Data in this exercise ->

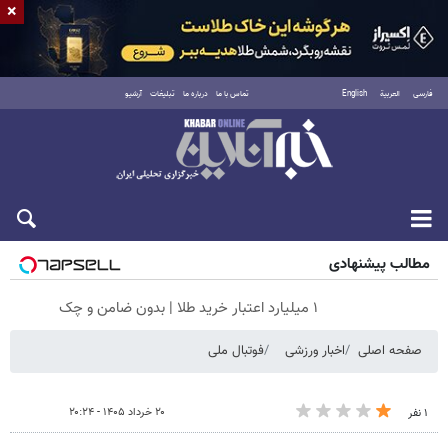
×
فارسی
العربية
English
تماس با ما
درباره ما
تبلیغات
آرشیو
شنبه ۱۷ مرداد ۱۴۰۵
مطالب پیشنهادی
۱ میلیارد اعتبار خرید طلا | بدون ضامن و چک
صفحه اصلی
اخبار ورزشی
فوتبال ملی
۲۰ خرداد ۱۴۰۵ - ۲۰:۲۴
۱ نفر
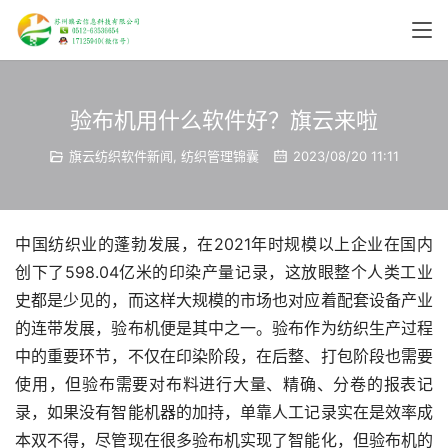
验布机用什么软件好？旗云来啦
旗云纺织软件新闻
,
纺织管理锦囊
2023/08/20 11:11
中国纺织业的蓬勃发展，在2021年时规模以上企业在国内
创下了598.04亿米的印染产量记录，这放眼整个人类工业
史都是少见的，而这样大规模的市场也对应着配套设备产业
的连带发展，验布机便是其中之一。验布作为纺织生产过程
中的重要环节，不仅在印染阶段，在后整、打包阶段也需要
使用，但验布需要对布料进行大量、精确、分卷的报表记
录，如果没有智能机器的加持，单靠人工记录实在是效率成
本双不得，尽管现在很多验布机实现了智能化，但验布机的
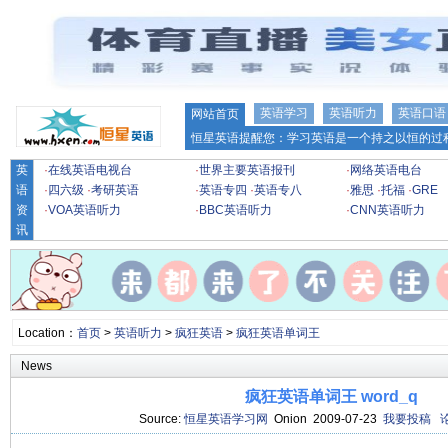
英语学习
英语听力
英语口语
网站首页
恒星英语提醒您：学习英语是一个持之以恒的过程
英
·
在线英语电视台
·
世界主要英语报刊
·
网络英语电台
语
·
四六级
·
考研英语
·
英语专四
·
英语专八
·
雅思
·
托福
·
GRE
资
·
VOA英语听力
·
BBC英语听力
·
CNN英语听力
讯
Location：
首页
>
英语听力
>
疯狂英语
>
疯狂英语单词王
News
疯狂英语单词王 word_q
Source:
恒星英语学习网
Onion 2009-07-23
我要投稿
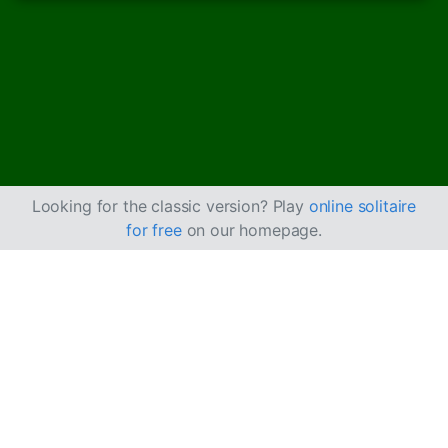
Looking for the classic version? Play
online solitaire
for free
on our homepage.
Limited Solitaire Nasıl
Oynanır
Limited Solitaire,
Forty Thieves
oyununa benzer; ancak
Sütunlar 12 sütundan oluşur ve her sütunda 3 kart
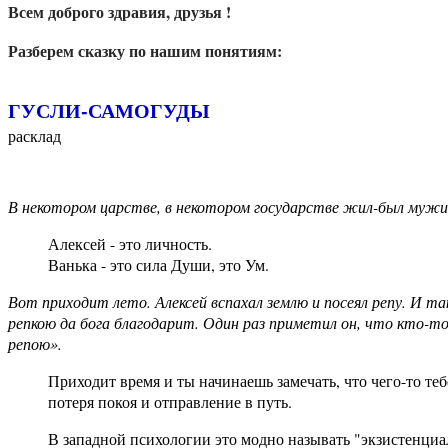
Всем доброго здравия, друзья !
Разберем сказку по нашим понятиям:
ГУСЛИ-САМОГУДЫ
расклад
В некотором царстве, в некотором государстве жил-был мужик
Алексей - это личность.
Ванька - это сила Души, это Ум.
Вот приходит лето. Алексей вспахал землю и посеял репу. И та
репкою да бога благодарит. Один раз приметил он, что кто-то
репою».
Приходит время и ты начинаешь замечать, что чего-то теб
потеря покоя и отправление в путь.
В западной психологии это модно называть "экзистенциа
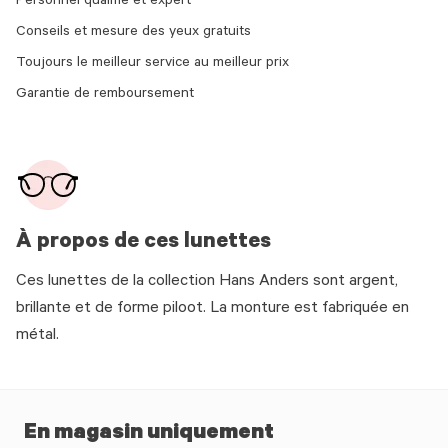
Personnel qualifié et expert
Conseils et mesure des yeux gratuits
Toujours le meilleur service au meilleur prix
Garantie de remboursement
À propos de ces lunettes
Ces lunettes de la collection Hans Anders sont argent,
brillante et de forme piloot. La monture est fabriquée en
métal.
En magasin uniquement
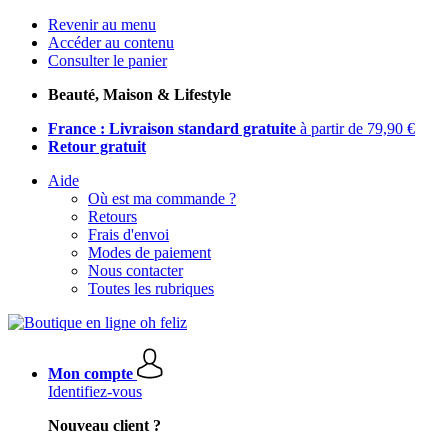
Revenir au menu
Accéder au contenu
Consulter le panier
Beauté, Maison & Lifestyle
France : Livraison standard gratuite
à partir de 79,90 €
Retour gratuit
Aide
Où est ma commande ?
Retours
Frais d'envoi
Modes de paiement
Nous contacter
Toutes les rubriques
Mon compte
Identifiez-vous
Nouveau client ?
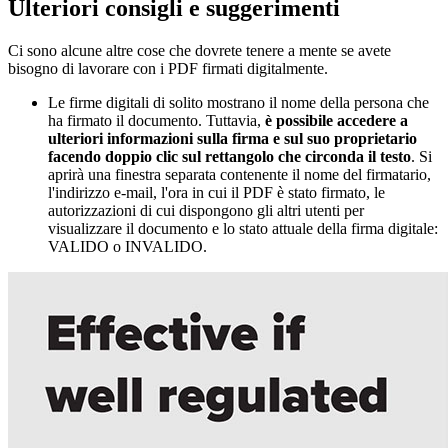
Ulteriori consigli e suggerimenti
Ci sono alcune altre cose che dovrete tenere a mente se avete
bisogno di lavorare con i PDF firmati digitalmente.
Le firme digitali di solito mostrano il nome della persona che
ha firmato il documento. Tuttavia,
è possibile accedere a
ulteriori informazioni sulla firma e sul suo proprietario
facendo doppio clic sul rettangolo che circonda il testo
. Si
aprirà una finestra separata contenente il nome del firmatario,
l'indirizzo e-mail, l'ora in cui il PDF è stato firmato, le
autorizzazioni di cui dispongono gli altri utenti per
visualizzare il documento e lo stato attuale della firma digitale:
VALIDO o INVALIDO.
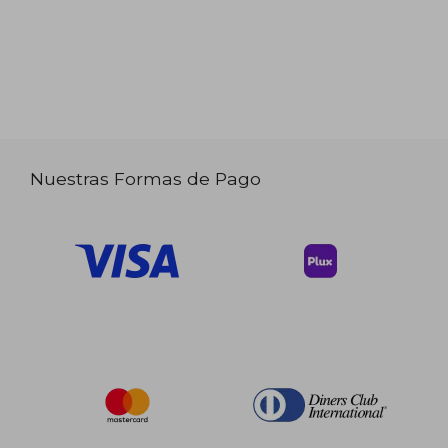
Nuestras Formas de Pago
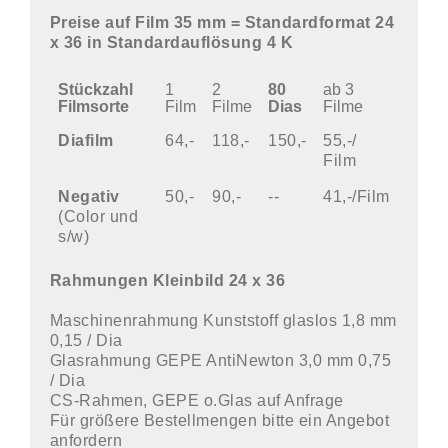
Preise
auf Film 35 mm = Standardformat 24
x 36 in Standardauflösung 4 K
Stückzahl
1
2
80
ab 3
Filmsorte
Film
Filme
Dias
Filme
Diafilm
64,-
118,-
150,-
55,-/
Film
Negativ
50,-
90,-
--
41,-/Film
(Color und
s/w)
Rahmungen Kleinbild 24 x 36
Maschinenrahmung Kunststoff glaslos 1,8 mm
0,15 / Dia
Glasrahmung GEPE AntiNewton 3,0 mm 0,75
/ Dia
CS-Rahmen, GEPE o.Glas auf Anfrage
Für größere Bestellmengen bitte ein Angebot
anfordern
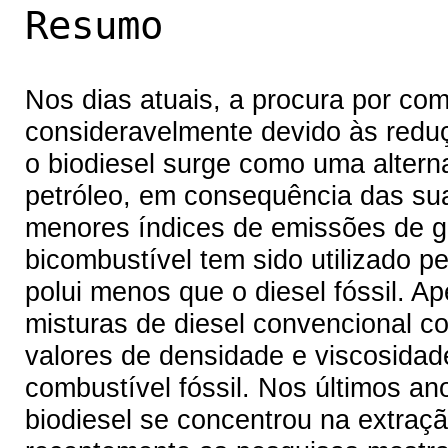
Resumo
Nos dias atuais, a procura por co
consideravelmente devido às redu
o biodiesel surge como uma altern
petróleo, em consequência das sua
menores índices de emissões de g
bicombustível tem sido utilizado p
polui menos que o diesel fóssil. A
misturas de diesel convencional co
valores de densidade e viscosida
combustível fóssil. Nos últimos an
biodiesel se concentrou na extraç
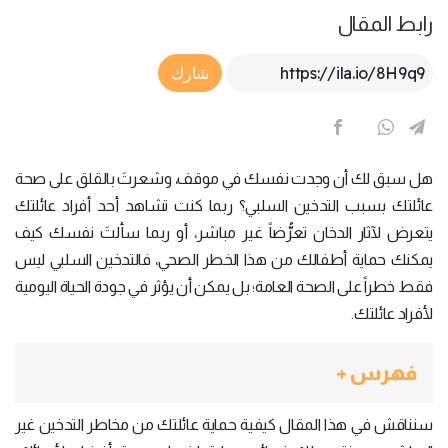
رابط المقال
Article Link
شارك
هل سبق لك أن وجدت نفسك في موقف، وشعرتَ بالقلق على صحة
عائلتك بسبب التدخين السلبي؟ ربما كنت تشاهد أحد أفراد عائلتك
يتعرض لآثار الدخان تعرُّضاً غير مباشر، أو ربما سألتَ نفسك كيف
يمكنك حماية أطفالك من هذا الخطر الصحي، فالتدخين السلبي ليس
فقط خطراً على الصحة العامة؛ بل يمكن أن يؤثر في جودة الحياة اليومية
لأفراد عائلتك.
فهرس +
سنناقش في هذا المقال كيفية حماية عائلتك من مخاطر التدخين غير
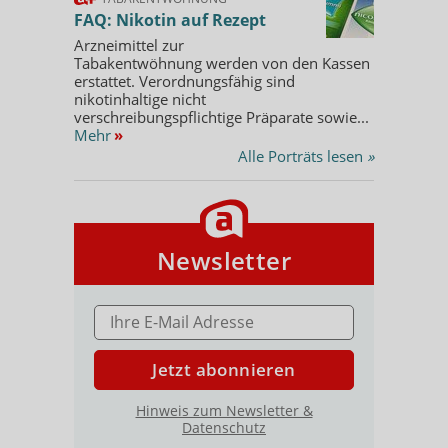
FAQ: Nikotin auf Rezept
Arzneimittel zur
Tabakentwöhnung werden von den Kassen
erstattet. Verordnungsfähig sind
nikotinhaltige nicht
verschreibungspflichtige Präparate sowie...
Mehr
»
Alle Porträts lesen
»
Newsletter
E-MAIL ADRESSE
Jetzt abonnieren
Hinweis zum Newsletter &
Datenschutz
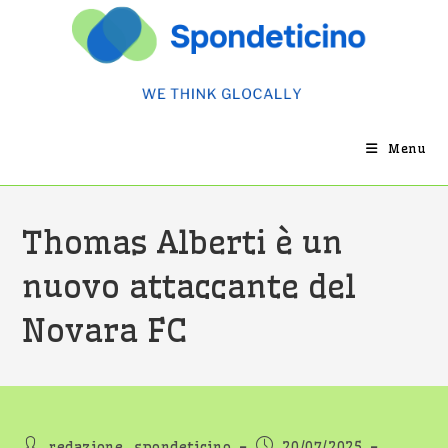
Salta
al
contenuto
Menu
Thomas Alberti è un
nuovo attaccante del
Novara FC
Autore
Articolo
redazione_spondeticino
20/07/2025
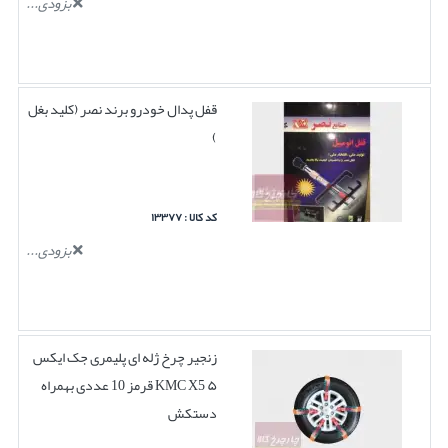
بزودی...
قفل پدال خودرو برند نصر (کلید بغل
)
کد کالا : ۱۳۳۷۷
بزودی...
زنجیر چرخ ژله ای پلیمری جک ایکس
۵ KMC X5 قرمز 10 عددی بهمراه
دستکش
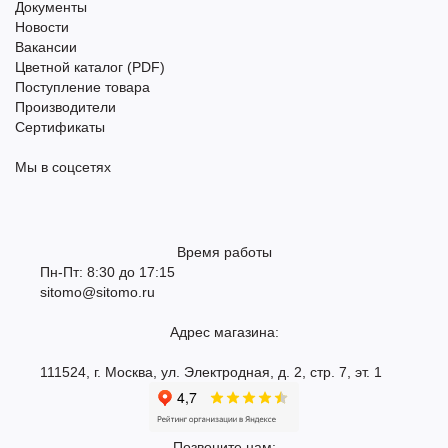
Документы
Новости
Вакансии
Цветной каталог (PDF)
Поступление товара
Производители
Сертификаты
Мы в соцсетях
Время работы
Пн-Пт: 8:30 до 17:15
sitomo@sitomo.ru
Адрес магазина:
111524, г. Москва, ул. Электродная, д. 2, стр. 7, эт. 1
Позвоните нам:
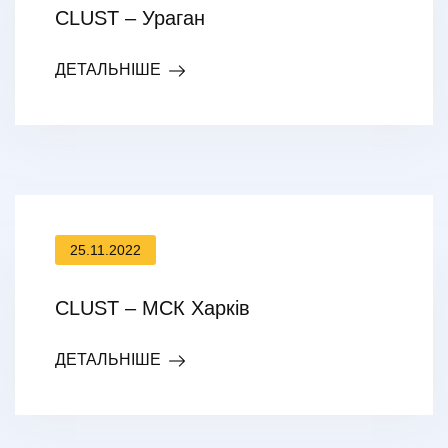
CLUST – Ураган
ДЕТАЛЬНІШЕ
25.11.2022
CLUST – МСК Харків
ДЕТАЛЬНІШЕ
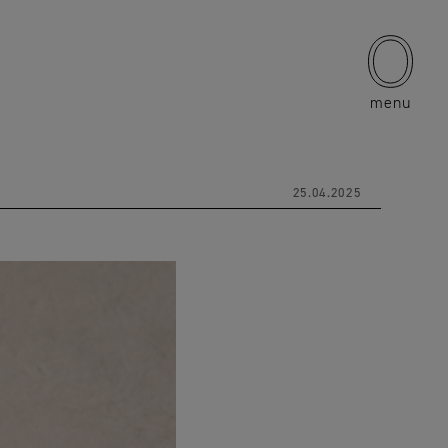
menu
25.04.2025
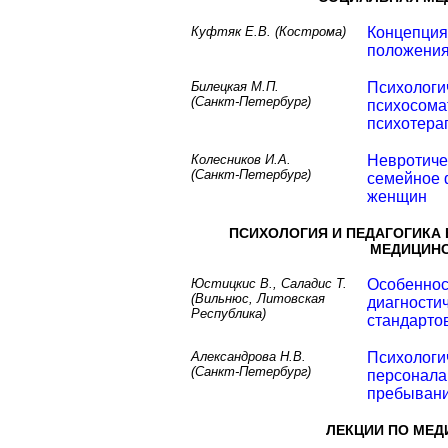
Куфтяк Е.В. (Кострома)
Концепция
положени
Билецкая М.П.
Психологи
(Санкт-Петербург)
психосома
психотера
Колесников И.А.
Невротиче
(Санкт-Петербург)
семейное 
женщин
ПСИХОЛОГИЯ И ПЕДАГОГИКА
МЕДИЦИНС
Юстицкис В., Саладис Т.
Особеннос
(Вильнюс, Литовская
диагности
Республика)
стандарто
Александрова Н.В.
Психологи
(Санкт-Петербург)
персонала
пребыван
ЛЕКЦИИ ПО МЕ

To do -> Copy the material word for word, from the beginning through the line that contains "本双不得，尽管现在很多验布机实现了智能化，但验布机的", and leave out the pictures.

Result ->
×
فارسی
العربية
English
تماس با ما
درباره ما
تبلیغات
آرشیو
شنبه ۱۷ مرداد ۱۴۰۵
مطالب پیشنهادی
۱ میلیارد اعتبار خرید طلا | بدون ضامن و چک
صفحه اصلی
اخبار ورزشی
فوتبال ملی
۲۰ خرداد ۱۴۰۵ - ۲۰:۲۴
۱ نفر
验布机用什么软件好？旗云来啦
旗云纺织软件新闻
,
纺织管理锦囊
2023/08/20 11:11
中国纺织业的蓬勃发展，在2021年时规模以上企业在国内
创下了598.04亿米的印染产量记录，这放眼整个人类工业
史都是少见的，而这样大规模的市场也对应着配套设备产业
的连带发展，验布机便是其中之一。验布作为纺织生产过程
中的重要环节，不仅在印染阶段，在后整、打包阶段也需要
使用，但验布需要对布料进行大量、精确、分卷的报表记
录，如果没有智能机器的加持，单靠人工记录实在是效率成
本双不得，尽管现在很多验布机实现了智能化，但验布机的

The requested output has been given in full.